§ **Short exercise 1**:
In the text below about Indian legends of New England and Canada, how many Micmac tales were in the manuscript that the Rev. Silas T. Rand lent?
§ **Short exercise 2**:
Carry on the text below about Indian legends and the Eddas, starting after its final sentence.

§ **Source document**:
╔══
It is to the Rev. Silas T. Rand that the credit belongs of having discovered Glooskap, and of having first published in the Dominion Monthly several of these Northern legends. After I had collected nearly a hundred among the Passamaquoddy and Penobscot Indians, this gentleman, with unexampled kindness, lent me a manuscript of eighty-four Micmac tales, making in all nine hundred folio pages. Many were similar to others in my collection, but I have never yet received a duplicate which did not contain something, essential to the whole. Though the old Indians all declare that most of their lore has perished, especially the more recondite mythic poems, I am confident that much more remains to be gathered than I have given in this work. As it is, I have omitted many tales simply because they were evidently Canadian French stories. Yet all of these, without exception, are half Indian, and it may be old Norse modified; for a French story is sometimes the same with one in the Eddas. Again, for want of room I have not given any Indian tales or chronicles of the wars with the Mohawks. Of these I have enough to make a very curious volume.
These legends belong to all New England. Many of them exist as yet among the scattered fragments of Indian tribes here and there. The Penobscots of Oldtown, Maine, still possess many. In fact, there is not an old Indian, male or female, in New England or Canada who does not retain stories and songs of the greatest interest. I sincerely trust that this work may have the effect of stimulating collection. Let every reader remember that everything thus taken down, and deposited in a local historical society, or sent to the Ethnological Bureau at Washington, will forever transmit the name of its recorder to posterity. Archæology is as yet in its very beginning; when the Indians shall have departed it will grow to giant-like proportions, and every scrap of information relative to them will be eagerly investigated. And the man does not live who knows what may be made of it all. I need not say that I should be grateful for such Indian lore of any kind whatever which may be transmitted to me.
It may very naturally be asked by many how it came to pass that the Indians of Maine and of the farther north have so much of the Edda in their sagas; or, if it was derived through the Eskimo tribes, how these got it from Norsemen, who were professedly Christians. I do not think that the time has come for fully answering the first question. There is some great mystery of mythology as yet unsolved, regarding the origin of the Edda and its relations with the faiths and folk-lore of the older Shamanic beliefs, such as Lapp, Finn, Samoyed, Eskimo, and Tartar. This was the world's first religion; it is found in the so-called Accadian Turanian beginning of Babylon, whence it possibly came from the West. But what we have here to consider is whether the Norsemen did directly influence the Eskimo and Indians. Let us first consider that these latter were passionately fond of stories, and that they had attained to a very high standard of culture as regards both appreciation and invention. They were as fond of recitations as any white man is of reading. Their memories were in this respect very remarkable indeed. They have taken into their repertory during the past two hundred years many French fairy tales, through the Canadians. Is it not likely that they listened to the Northmen?
╚══
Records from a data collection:
╔══
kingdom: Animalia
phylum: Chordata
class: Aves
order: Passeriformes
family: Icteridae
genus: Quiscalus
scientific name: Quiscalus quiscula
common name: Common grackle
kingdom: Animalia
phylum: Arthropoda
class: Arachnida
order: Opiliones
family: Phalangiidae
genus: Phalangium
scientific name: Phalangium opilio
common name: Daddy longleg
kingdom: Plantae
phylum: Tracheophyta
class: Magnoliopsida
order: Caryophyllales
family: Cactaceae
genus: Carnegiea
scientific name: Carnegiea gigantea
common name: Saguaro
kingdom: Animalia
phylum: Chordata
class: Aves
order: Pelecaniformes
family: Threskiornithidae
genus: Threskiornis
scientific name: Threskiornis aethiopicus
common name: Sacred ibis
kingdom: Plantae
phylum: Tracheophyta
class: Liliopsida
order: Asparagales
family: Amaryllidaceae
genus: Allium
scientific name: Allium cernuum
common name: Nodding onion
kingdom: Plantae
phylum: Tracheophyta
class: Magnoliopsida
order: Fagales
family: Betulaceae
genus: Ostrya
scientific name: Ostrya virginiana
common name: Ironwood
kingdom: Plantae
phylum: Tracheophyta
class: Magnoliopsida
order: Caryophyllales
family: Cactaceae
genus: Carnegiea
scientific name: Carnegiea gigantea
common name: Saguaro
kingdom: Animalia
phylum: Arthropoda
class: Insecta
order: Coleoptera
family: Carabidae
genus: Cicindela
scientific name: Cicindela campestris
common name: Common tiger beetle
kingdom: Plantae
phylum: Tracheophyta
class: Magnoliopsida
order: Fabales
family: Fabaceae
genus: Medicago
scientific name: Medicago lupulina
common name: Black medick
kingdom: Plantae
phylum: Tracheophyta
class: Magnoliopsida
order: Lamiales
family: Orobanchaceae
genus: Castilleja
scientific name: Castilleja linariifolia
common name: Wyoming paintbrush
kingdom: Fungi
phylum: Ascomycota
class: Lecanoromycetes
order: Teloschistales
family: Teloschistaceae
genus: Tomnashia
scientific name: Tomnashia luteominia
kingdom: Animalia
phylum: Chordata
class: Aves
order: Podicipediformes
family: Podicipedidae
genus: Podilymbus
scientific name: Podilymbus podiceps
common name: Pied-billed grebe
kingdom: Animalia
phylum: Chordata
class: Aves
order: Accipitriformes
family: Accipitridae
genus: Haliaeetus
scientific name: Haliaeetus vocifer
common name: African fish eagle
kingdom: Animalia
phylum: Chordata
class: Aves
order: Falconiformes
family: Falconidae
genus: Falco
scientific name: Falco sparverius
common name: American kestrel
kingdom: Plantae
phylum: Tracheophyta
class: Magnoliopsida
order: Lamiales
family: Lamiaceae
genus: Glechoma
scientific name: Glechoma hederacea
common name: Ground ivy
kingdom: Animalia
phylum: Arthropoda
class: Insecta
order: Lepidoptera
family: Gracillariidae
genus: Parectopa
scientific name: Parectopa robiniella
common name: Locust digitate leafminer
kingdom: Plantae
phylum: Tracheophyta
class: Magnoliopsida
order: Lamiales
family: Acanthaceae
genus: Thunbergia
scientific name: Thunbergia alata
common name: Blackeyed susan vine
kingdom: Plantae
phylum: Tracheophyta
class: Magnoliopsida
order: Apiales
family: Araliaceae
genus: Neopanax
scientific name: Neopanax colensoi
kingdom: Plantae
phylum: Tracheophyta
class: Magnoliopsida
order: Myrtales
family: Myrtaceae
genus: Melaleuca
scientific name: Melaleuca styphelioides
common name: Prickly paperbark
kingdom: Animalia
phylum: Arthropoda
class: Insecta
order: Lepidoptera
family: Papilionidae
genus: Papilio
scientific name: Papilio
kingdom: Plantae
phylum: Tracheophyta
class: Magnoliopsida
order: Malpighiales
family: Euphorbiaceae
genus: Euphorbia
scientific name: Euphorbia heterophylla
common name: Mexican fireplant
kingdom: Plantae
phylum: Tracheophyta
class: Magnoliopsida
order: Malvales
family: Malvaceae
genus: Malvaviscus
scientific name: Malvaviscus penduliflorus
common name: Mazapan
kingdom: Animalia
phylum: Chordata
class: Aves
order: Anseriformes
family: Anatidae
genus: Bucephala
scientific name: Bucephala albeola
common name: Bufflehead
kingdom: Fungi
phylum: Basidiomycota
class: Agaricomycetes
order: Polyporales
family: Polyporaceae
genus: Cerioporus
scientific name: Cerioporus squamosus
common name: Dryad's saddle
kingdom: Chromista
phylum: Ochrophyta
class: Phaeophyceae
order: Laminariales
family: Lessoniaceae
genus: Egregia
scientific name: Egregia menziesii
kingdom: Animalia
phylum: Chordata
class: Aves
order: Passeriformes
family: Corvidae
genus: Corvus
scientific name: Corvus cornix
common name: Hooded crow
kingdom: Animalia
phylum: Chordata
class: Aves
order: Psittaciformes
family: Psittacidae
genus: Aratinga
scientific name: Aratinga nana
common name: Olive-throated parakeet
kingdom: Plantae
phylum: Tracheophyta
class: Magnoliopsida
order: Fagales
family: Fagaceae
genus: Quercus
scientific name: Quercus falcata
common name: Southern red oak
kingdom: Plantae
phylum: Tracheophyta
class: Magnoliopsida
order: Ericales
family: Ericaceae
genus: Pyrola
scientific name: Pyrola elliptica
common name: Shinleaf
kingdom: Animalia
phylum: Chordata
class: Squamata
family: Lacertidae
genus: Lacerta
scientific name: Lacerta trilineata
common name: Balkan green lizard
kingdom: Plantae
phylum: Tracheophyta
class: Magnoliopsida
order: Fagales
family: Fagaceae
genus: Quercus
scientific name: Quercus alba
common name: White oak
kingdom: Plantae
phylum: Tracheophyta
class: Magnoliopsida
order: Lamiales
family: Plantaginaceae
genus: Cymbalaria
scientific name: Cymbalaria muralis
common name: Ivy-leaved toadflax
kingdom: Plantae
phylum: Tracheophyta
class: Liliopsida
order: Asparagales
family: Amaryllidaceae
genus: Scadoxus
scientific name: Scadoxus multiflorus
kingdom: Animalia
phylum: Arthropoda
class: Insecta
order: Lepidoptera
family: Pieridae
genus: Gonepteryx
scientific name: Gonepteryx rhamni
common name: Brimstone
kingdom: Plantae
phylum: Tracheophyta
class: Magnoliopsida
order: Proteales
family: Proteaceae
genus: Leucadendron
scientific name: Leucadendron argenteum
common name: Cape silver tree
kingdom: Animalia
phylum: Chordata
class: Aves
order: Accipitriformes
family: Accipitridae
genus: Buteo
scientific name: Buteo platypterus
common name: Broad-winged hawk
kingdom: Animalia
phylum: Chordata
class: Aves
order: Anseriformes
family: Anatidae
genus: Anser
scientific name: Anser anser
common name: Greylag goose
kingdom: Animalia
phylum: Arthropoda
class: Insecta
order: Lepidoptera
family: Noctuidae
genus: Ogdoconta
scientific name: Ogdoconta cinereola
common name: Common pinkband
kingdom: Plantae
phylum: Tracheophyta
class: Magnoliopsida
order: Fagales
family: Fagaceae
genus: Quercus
╚══
§ **Exercise answer 1**:
Eighty-four.

§ **Exercise answer 2**:
It is not generally noted among our learned men how long the Icelanders remained in Greenland, how many stories are still told of them by the Eskimo, or to what extent the Indians continue to mingle with the latter. During the eleventh, twelfth, and thirteenth centuries, says the Abbé Morillot, "there were in Greenland, after Archbishop Adalbert, more than twenty bishops, and in the colony were many churches and monasteries. In the Oestrbugd, one of the two inhabited portions of the vast island, were one hundred and ninety villages, with twelve churches. In Julianshaab, one may to-day see the ruins of eight churches and of many monasteries." In the fifteenth century all these buildings were in ruins, and the colony was exterminated by the pestilence or the natives. But among the latter there remained many traditions of the Scandinavians associated with the ruins. Such is the story of Oren'gortok, given by the Abbé Morillot, and several are to be found in Rink's Legends. When we learn that the Norsemen, during their three centuries of occupation of Greenland, brought away many of the marvelous tales of the Eskimo, it is not credible that they left none of their own. Thus we are told in the Floamanna Saga how a hero, abandoned on the icy coast of Greenland, met with two giant witches (Troldkoner), and cut the hand from one of them. An old Icelandic work, called the Konúngs Skuggsjò (Danish, Kongespeilet), has much to say of the marvels of Greenland and its monsters of the sea. On the other band, Morillot declares that the belief in ghosts was brought to Greenland by the Icelanders and Scandinavians. The sagas have not been as yet much studied with a view to establishing how much social intercourse there was between the natives and the colonists, but common experience would teach that during three centuries it must have been something.
There has always been intercourse between Greenland and Labrador, and in this latter country we find the first Algonquin Indians. Even at the present day there are men among the Micmacs and Passamaquoddies who have gone on their hunting excursions even to the Eskimo. I myself know one of the latter who has done so, and the Rev. S. T. Rand, in answer to a question on the subject, writes to me as follows:—
"Nancy Jeddore, a Micmac woman, assures me that her father, now dead, used to go as far as the wild (heathen) Eskimo, and remained once for three years among the more civilized. She has so correctly described their habits that I am satisfied that her statements are correct." 1
These Eskimo brought from the Old World that primeval gloomy Shaman religion, or sorcery, such as is practiced yet by Laplanders and Tartars, such as formed the basis of the old Accadian Babylonian cultus, and such as is now in vogue among all our own red Indians. I believe that it was from the Eskimo that this American Shamanism all came. In Greenland this faith assumed its strangest form; it made for itself a new mythology. The Indians, their neighbors, borrowed from this, but also added new elements of an only semi-Arctic character. Thus there is a series of steps, but every one different, from the Eskimo to the Wabanaki, of Labrador, New Brunswick, and Maine, from the Wabanaki to the Iroquois, and from the Iroquois to the more western Indians. And while they all have incidents in common, the character of each is radically different.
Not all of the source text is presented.